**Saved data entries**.
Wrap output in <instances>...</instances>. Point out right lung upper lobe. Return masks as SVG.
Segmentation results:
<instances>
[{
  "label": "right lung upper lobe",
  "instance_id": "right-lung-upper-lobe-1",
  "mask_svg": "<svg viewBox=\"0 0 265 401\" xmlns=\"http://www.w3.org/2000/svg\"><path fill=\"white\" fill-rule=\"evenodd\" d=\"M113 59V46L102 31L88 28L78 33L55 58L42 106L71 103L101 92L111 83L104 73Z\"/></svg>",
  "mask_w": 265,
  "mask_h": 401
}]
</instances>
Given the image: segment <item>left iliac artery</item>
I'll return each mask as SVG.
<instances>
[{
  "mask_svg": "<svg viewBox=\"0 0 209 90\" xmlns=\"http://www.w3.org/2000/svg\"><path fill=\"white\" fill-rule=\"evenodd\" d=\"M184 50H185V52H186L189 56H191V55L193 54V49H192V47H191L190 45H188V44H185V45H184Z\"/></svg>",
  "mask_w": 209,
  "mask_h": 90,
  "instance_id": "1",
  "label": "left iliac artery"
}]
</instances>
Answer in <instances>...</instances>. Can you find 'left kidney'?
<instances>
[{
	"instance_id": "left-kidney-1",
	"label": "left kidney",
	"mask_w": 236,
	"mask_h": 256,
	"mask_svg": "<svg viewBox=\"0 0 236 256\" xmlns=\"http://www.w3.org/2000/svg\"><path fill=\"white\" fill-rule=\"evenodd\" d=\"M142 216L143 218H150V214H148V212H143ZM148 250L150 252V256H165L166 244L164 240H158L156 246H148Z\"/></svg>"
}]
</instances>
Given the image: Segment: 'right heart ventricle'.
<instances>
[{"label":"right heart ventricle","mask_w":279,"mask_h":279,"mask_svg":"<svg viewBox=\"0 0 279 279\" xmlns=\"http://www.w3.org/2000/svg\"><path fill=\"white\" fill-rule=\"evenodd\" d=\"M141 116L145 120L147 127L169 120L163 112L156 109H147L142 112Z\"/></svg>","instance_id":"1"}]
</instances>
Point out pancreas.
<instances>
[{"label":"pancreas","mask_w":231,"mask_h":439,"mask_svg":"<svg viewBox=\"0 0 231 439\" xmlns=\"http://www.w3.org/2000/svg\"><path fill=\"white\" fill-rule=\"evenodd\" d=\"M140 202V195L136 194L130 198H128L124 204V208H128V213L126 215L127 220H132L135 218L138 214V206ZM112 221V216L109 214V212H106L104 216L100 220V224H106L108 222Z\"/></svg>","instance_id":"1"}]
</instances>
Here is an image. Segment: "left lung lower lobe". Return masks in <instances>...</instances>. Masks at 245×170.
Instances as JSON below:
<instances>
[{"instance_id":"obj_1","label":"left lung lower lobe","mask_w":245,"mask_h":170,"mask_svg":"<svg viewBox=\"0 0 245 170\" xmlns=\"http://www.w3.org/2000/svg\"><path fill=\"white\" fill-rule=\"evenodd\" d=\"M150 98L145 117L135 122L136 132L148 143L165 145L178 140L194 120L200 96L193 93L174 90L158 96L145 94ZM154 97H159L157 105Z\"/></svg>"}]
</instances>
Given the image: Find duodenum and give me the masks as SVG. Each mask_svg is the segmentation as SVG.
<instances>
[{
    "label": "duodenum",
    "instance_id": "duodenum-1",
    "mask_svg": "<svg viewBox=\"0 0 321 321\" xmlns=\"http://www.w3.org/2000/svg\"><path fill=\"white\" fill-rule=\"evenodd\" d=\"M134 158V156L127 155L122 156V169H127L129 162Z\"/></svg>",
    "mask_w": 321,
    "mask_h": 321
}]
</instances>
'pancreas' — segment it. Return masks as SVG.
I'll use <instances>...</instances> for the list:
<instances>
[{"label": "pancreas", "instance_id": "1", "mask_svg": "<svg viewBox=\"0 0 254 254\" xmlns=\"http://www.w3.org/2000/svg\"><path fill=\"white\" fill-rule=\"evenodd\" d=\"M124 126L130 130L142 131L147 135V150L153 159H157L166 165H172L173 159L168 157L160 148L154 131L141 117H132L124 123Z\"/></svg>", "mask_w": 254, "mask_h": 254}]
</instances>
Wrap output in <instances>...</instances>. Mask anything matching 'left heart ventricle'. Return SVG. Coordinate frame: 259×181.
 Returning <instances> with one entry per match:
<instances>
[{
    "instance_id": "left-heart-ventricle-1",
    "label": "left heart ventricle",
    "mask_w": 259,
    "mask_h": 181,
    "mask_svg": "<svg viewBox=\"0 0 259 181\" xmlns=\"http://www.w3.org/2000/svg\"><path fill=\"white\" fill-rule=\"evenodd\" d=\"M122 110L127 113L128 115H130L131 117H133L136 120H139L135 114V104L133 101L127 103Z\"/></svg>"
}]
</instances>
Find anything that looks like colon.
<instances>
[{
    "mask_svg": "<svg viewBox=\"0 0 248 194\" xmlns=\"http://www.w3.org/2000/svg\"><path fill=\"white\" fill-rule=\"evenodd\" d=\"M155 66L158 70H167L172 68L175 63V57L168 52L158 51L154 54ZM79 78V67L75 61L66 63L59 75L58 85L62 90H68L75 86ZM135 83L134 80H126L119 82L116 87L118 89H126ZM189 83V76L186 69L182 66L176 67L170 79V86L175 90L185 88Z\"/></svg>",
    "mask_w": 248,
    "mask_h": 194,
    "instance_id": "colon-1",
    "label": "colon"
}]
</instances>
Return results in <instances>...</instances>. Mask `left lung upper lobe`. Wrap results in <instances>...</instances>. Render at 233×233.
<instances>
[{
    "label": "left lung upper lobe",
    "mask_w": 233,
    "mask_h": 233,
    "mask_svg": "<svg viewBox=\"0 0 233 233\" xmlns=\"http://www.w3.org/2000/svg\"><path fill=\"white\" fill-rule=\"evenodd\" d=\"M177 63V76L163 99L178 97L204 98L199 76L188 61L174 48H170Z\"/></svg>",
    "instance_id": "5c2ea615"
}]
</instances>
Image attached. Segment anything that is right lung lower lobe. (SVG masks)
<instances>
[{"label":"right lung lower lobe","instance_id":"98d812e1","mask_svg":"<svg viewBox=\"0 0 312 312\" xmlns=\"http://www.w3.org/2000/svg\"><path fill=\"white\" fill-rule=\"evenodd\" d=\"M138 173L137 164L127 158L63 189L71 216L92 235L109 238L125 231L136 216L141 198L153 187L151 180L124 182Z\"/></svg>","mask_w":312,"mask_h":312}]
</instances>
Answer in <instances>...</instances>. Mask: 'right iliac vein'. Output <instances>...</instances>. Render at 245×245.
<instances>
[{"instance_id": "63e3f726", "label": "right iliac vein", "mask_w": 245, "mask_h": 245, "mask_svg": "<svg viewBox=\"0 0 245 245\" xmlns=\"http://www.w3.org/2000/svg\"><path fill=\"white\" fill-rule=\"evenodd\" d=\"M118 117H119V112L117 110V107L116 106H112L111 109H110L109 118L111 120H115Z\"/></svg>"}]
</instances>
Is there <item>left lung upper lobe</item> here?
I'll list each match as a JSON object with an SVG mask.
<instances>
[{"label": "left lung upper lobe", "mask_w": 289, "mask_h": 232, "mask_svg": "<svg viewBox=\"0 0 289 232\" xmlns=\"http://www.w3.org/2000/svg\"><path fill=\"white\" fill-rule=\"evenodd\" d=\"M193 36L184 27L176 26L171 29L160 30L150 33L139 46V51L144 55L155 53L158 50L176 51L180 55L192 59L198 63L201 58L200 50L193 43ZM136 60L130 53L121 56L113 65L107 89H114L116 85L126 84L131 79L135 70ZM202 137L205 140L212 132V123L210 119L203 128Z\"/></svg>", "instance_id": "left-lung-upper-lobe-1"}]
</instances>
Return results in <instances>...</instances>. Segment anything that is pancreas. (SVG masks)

**WHAT IS ASKED**.
Which lines above contain the string "right"? Locate each one and copy it out in full.

**ANSWER BELOW**.
Wrap output in <instances>...</instances>. Point out right lung upper lobe. Return masks as SVG.
  "label": "right lung upper lobe",
  "instance_id": "right-lung-upper-lobe-1",
Given the image: Segment: 'right heart ventricle'.
[{"label":"right heart ventricle","mask_w":279,"mask_h":279,"mask_svg":"<svg viewBox=\"0 0 279 279\" xmlns=\"http://www.w3.org/2000/svg\"><path fill=\"white\" fill-rule=\"evenodd\" d=\"M141 116L145 120L147 127L169 120L163 112L156 109H147L142 112Z\"/></svg>","instance_id":"1"}]
Image attached. Segment anything that is right lung lower lobe. (SVG masks)
[{"label":"right lung lower lobe","instance_id":"98d812e1","mask_svg":"<svg viewBox=\"0 0 312 312\" xmlns=\"http://www.w3.org/2000/svg\"><path fill=\"white\" fill-rule=\"evenodd\" d=\"M138 173L137 164L127 158L63 189L71 216L92 235L109 238L125 231L136 216L141 198L153 187L151 180L124 182Z\"/></svg>","mask_w":312,"mask_h":312}]
Answer in <instances>...</instances>. Mask: 'right iliac vein'. Output <instances>...</instances>. Render at 245×245.
[{"instance_id": "63e3f726", "label": "right iliac vein", "mask_w": 245, "mask_h": 245, "mask_svg": "<svg viewBox=\"0 0 245 245\" xmlns=\"http://www.w3.org/2000/svg\"><path fill=\"white\" fill-rule=\"evenodd\" d=\"M118 117H119V112L117 110V107L116 106H112L111 109H110L109 118L111 120H115Z\"/></svg>"}]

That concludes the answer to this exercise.